_The problem:_ Rewrite the stretch of the Butterfly Labs article from "According to the" through "for the hardware.", putting "regulator" in place of "watchdog".

_Selected text:_

+ + + + +

This article is by Rebecca Campbell.

Butterfly Labs has agreed to settle the Federal Trade Commission’s charges of making misleading claims about their products to their customers.

In a lawsuit that has dragged on since September 2014, the Kansas-based Bitcoin company presold computer hardware that was optimized for mining Bitcoin, charging as much as $30,000 for the specialized hardware.

According to the U.S. trade watchdog FTC, Butterfly Labs was taking orders for Bitcoin mining machines, but very few machines were actually shipped, as Butterfly Labs was building and using the hardware to mine bitcoin for itself. In the few cases that the machines were shipped to customers, they had already been used by the company beforehand, generating valuable bitcoin for Butterfly Labs instead of the customer who had already paid for the hardware.

The charges filed against Butterfly Labs include that it failed to disclose to customers that it was using the machines, and that it kept upfront payments from customers even when it failed to deliver the hardware.

“BFL tested equipment on the live network generally from less than two hours to two days in the event units were in production over a weekend,” Butterfly Labs said in a statement. “This insured that customers received reliable and working equipment avoiding unnecessary down time. Customer shipments were not delayed for burn testing.”

After the FTC received 500 complaints from customers who failed to receive their orders, Butterfly Labs was temporarily shut down. It is alleged that the company took around $50 million in orders it failed to deliver. As a consequence, the FTC obtained a court order freezing the assets of Butterfly Labs in 2014. The company was later reopened following court approval in 2015. Despite this, BFL says that it successfully engineered, manufactured and shipped more than 50,000 Bitcoin machines through five product generations over four years to thousands of customers.

In a bid to wrap the case up and to provide refunds to customers, the FTC has forced the company into a $39 million out-of-court settlement. However, that out-of-court amount will be suspended once the company pays $15,000 and co-founder Sonny Vleisides pays an additional $4,000. Darla Drake, Butterfly Labs general manager, will also have her judgment of $135,878 suspended once she surrenders the cash value of all bitcoins she attained using machines from the company.

+ + + + +

_Data under study:_
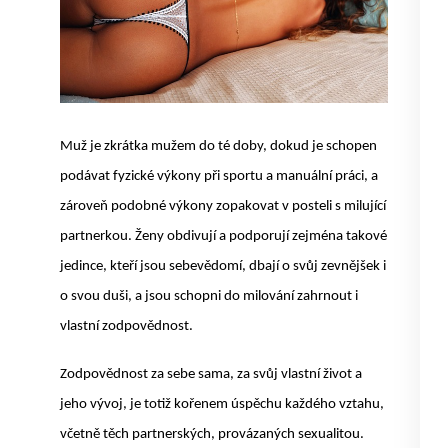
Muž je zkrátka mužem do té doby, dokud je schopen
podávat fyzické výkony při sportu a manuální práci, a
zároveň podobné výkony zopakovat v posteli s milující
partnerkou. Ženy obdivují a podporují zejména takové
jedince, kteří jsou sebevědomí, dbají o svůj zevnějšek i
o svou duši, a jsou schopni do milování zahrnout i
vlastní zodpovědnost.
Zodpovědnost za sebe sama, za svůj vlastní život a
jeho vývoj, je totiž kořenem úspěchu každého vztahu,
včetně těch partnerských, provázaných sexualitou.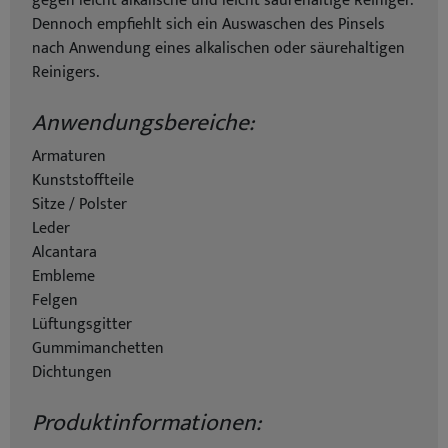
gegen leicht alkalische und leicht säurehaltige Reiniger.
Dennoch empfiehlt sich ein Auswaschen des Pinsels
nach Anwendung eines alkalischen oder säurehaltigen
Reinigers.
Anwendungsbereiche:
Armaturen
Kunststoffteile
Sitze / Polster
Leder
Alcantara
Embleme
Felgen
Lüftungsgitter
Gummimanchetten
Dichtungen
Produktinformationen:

+ + + + +

_Output of the exercise:_
According to the U.S. trade regulator FTC, Butterfly Labs was taking orders for Bitcoin mining machines, but very few machines were actually shipped, as Butterfly Labs was building and using the hardware to mine bitcoin for itself. In the few cases that the machines were shipped to customers, they had already been used by the company beforehand, generating valuable bitcoin for Butterfly Labs instead of the customer who had already paid for the hardware.